As it so happens, my Dad, who is now retired spent a long career in Medicine
and Medical education. I forwarded most of that thread to him for comments
and here is his reply. (as a subnote, instead of raising doctors for kids,
he raised two Ph.D. physicists and has one as a son-in-law; I actually
suspect he considers that a success, but my portfolio might suggest
otherwise). He thoroughly enjoys asking us physics questions when we visit;
and quite often can quickly stump us.

_________________________________________________
In answer to your question, I do have some opinion. I can't remember
noting anyone in clinical practice actually, consciously using physics. Of
course radiologists need to know about radiation and university
departments often have a physicist on their staff. To the extent that
physical chemistry is physics, of course it is used in medicine but mostly
subconsciously by practioners. Acid/base balance problems are daily
occurence in treating the very ill but at the front line level are mostly
dealt with by protocol and memorized routines. Transmembrane transport is
very much a function of electrical charge and solubility but I believe
most doctors consider it to be chemistry rather than physics.

Despite the apparent non use of physics at the clinical level I would
support the teaching of basic physics in college to pre-med students. This
would be for the discipline in thinking and problem solving. Like most
stuff you learn in college, you don't use it directly but the *process of
learning it is valuable*. Moreover, if one is to be able to keep up with
any new developments as an educated person one should be physics literate.
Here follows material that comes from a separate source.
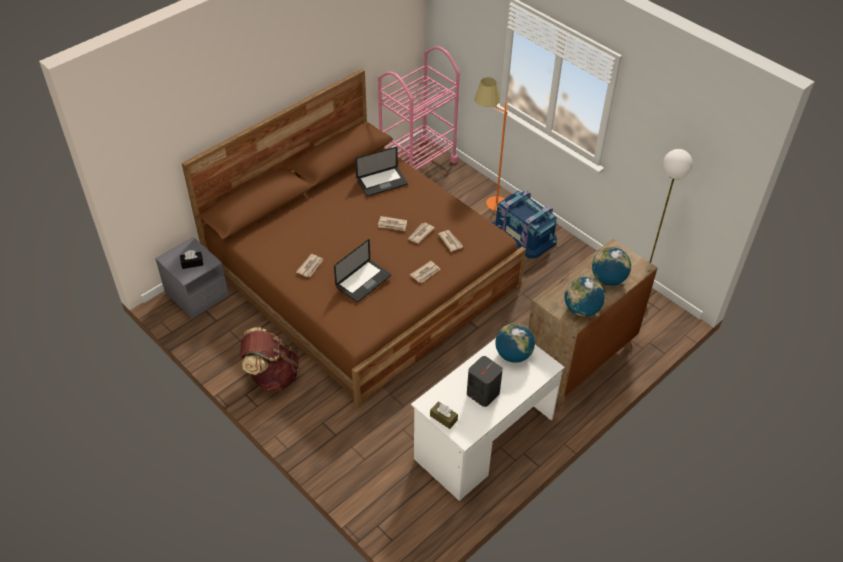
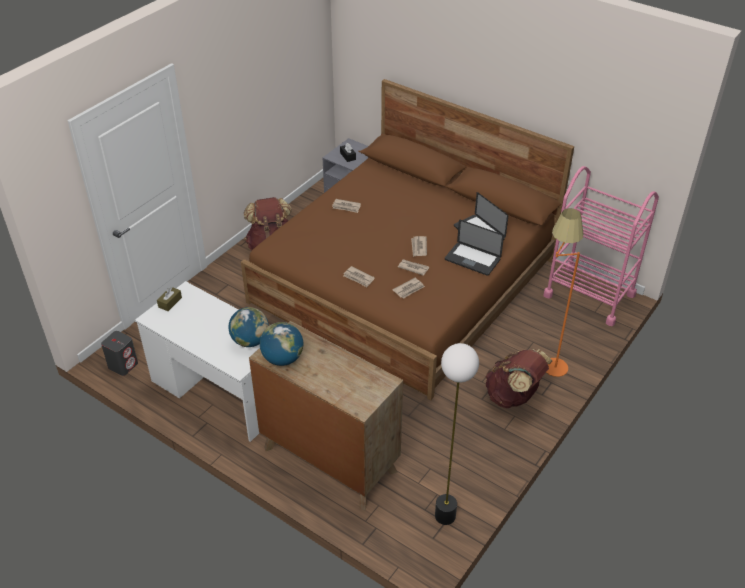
camera: 80 degrees right, 5 degrees down
laptop [334,239,391,302] -> laptop moved to [445,220,504,276]
grey speaker [467,356,503,407] -> grey speaker moved to [101,331,138,376]
blue storage box [493,190,557,258] -> brown backpack [485,349,552,408]
globe [592,247,631,285] -> none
To use myself as an example: I had highschool physics and a non-calculus
college course in Auburn, but I know how soap works, how detergent
instillation in a newborn lung will counteract atelectasis, why ionic
drugs are absorbed with difficulty whereas fat soluble drugs penetrate
cell membranes readily. I understand where the oxygen we measure in the
blood (paO2) actually is (it is not combined with the hemoglobin) and I
can still ask good physics questions, nicht wahr?
Not physics, but one of the most useful courses I had in college was
inorganic qualitative analysis. Carrying multiple unkowns through the
scheme of A.A.Noyes in 1942,gave me a good head start in the concepts of
computer programming which I used in writing software for the Georgia Poison
Control System in 1986. The same held true in organic qualitative
analysis. Both the courses were sink or swim. The professor handed out an
unknown as said, "Find out what it is."
_________________________________________
I have one or two anecdotes I might post of stories he has told of teaching
medical students; but they more pertain to the need for knowledge of
chemistry in the MD rather than physics.